### Text segment
== Segment start ==
Light that follows the sun
We treat indoor lighting as a binary — on or off — and maybe a dimmer if we're fancy. But the quality of light, especially its colour temperature, quietly shapes how alert or relaxed we feel. Bright, bluish light says "daytime, be awake." Warm, dim light says "evening, wind down." Most homes blast the same cool white at 11pm that they do at noon.
Light is the primary signal that sets the human body clock. Exposure to bright and blue-rich light at night suppresses melatonin and can disrupt sleep; daytime brightness and dim, warm evenings support a healthy circadian rhythm.
Source: U.S. National Institute of General Medical Sciences — Circadian RhythmsWhy a fixed schedule isn't enough
You could set timers — "warm after 7pm." But sunrise and sunset move through the year, and a timer doesn't know it's an overcast morning or that the season shifted. The light should be anchored to the actual sun at your location, not to a number you set once and forgot.
How adaptive lighting works
Our system runs a colour-temperature and brightness curve tied to your local sun events: roughly 1800K and dim at dawn and late night, climbing to 5000K and full around midday, easing back to warm in the evening. As the curve moves through the day, lit rooms re-tune themselves — no app, no timers, no thought.
It's the kind of thing you don't notice is working. You just find the house feels right at every hour, and that evenings feel calmer.
== Segment end ==
### Excerpted records
== Segment start ==
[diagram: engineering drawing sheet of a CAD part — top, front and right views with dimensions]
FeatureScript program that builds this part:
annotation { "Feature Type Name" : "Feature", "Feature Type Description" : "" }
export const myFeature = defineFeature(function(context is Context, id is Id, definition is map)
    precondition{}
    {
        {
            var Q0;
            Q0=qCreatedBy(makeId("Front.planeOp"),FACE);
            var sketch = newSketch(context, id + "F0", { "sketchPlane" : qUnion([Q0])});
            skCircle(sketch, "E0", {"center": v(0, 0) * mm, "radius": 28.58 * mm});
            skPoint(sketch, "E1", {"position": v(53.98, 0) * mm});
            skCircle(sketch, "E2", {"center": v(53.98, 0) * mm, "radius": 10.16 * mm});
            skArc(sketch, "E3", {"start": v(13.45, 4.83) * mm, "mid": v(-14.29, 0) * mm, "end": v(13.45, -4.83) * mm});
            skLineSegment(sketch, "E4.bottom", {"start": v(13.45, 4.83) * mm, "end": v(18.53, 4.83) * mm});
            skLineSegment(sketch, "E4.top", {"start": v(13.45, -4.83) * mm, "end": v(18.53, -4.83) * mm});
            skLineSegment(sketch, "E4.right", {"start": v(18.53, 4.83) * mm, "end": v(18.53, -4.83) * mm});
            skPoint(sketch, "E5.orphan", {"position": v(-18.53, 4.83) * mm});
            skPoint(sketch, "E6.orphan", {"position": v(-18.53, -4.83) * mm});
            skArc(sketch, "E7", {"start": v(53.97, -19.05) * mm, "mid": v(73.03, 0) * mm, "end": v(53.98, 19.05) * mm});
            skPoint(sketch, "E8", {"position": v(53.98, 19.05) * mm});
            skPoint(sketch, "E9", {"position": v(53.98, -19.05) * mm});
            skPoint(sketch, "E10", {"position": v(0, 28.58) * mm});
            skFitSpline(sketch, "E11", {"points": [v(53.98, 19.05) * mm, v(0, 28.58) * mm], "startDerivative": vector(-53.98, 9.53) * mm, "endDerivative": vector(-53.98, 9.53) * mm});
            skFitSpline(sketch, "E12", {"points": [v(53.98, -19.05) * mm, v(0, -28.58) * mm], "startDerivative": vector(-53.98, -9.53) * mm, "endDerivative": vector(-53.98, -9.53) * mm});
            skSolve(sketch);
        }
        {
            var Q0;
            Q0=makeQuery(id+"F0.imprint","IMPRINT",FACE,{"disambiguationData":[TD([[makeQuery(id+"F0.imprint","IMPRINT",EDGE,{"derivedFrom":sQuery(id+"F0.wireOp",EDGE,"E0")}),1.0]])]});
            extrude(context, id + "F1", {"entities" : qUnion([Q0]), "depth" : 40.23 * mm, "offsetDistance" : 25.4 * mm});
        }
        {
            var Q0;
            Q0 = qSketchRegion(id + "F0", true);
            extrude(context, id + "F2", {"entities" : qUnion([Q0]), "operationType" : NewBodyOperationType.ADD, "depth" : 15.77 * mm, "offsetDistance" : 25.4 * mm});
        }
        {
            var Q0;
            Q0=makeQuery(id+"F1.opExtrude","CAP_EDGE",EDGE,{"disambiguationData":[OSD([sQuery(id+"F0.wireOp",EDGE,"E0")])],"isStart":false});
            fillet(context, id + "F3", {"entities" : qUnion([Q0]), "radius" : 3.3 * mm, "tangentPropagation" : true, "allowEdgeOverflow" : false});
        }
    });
== Segment end ==
### Task objective
Copy out the whole text about adaptive lighting word for word.

### Output of the task
Light that follows the sun
We treat indoor lighting as a binary — on or off — and maybe a dimmer if we're fancy. But the quality of light, especially its colour temperature, quietly shapes how alert or relaxed we feel. Bright, bluish light says "daytime, be awake." Warm, dim light says "evening, wind down." Most homes blast the same cool white at 11pm that they do at noon.
Light is the primary signal that sets the human body clock. Exposure to bright and blue-rich light at night suppresses melatonin and can disrupt sleep; daytime brightness and dim, warm evenings support a healthy circadian rhythm.
Source: U.S. National Institute of General Medical Sciences — Circadian RhythmsWhy a fixed schedule isn't enough
You could set timers — "warm after 7pm." But sunrise and sunset move through the year, and a timer doesn't know it's an overcast morning or that the season shifted. The light should be anchored to the actual sun at your location, not to a number you set once and forgot.
How adaptive lighting works
Our system runs a colour-temperature and brightness curve tied to your local sun events: roughly 1800K and dim at dawn and late night, climbing to 5000K and full around midday, easing back to warm in the evening. As the curve moves through the day, lit rooms re-tune themselves — no app, no timers, no thought.
It's the kind of thing you don't notice is working. You just find the house feels right at every hour, and that evenings feel calmer.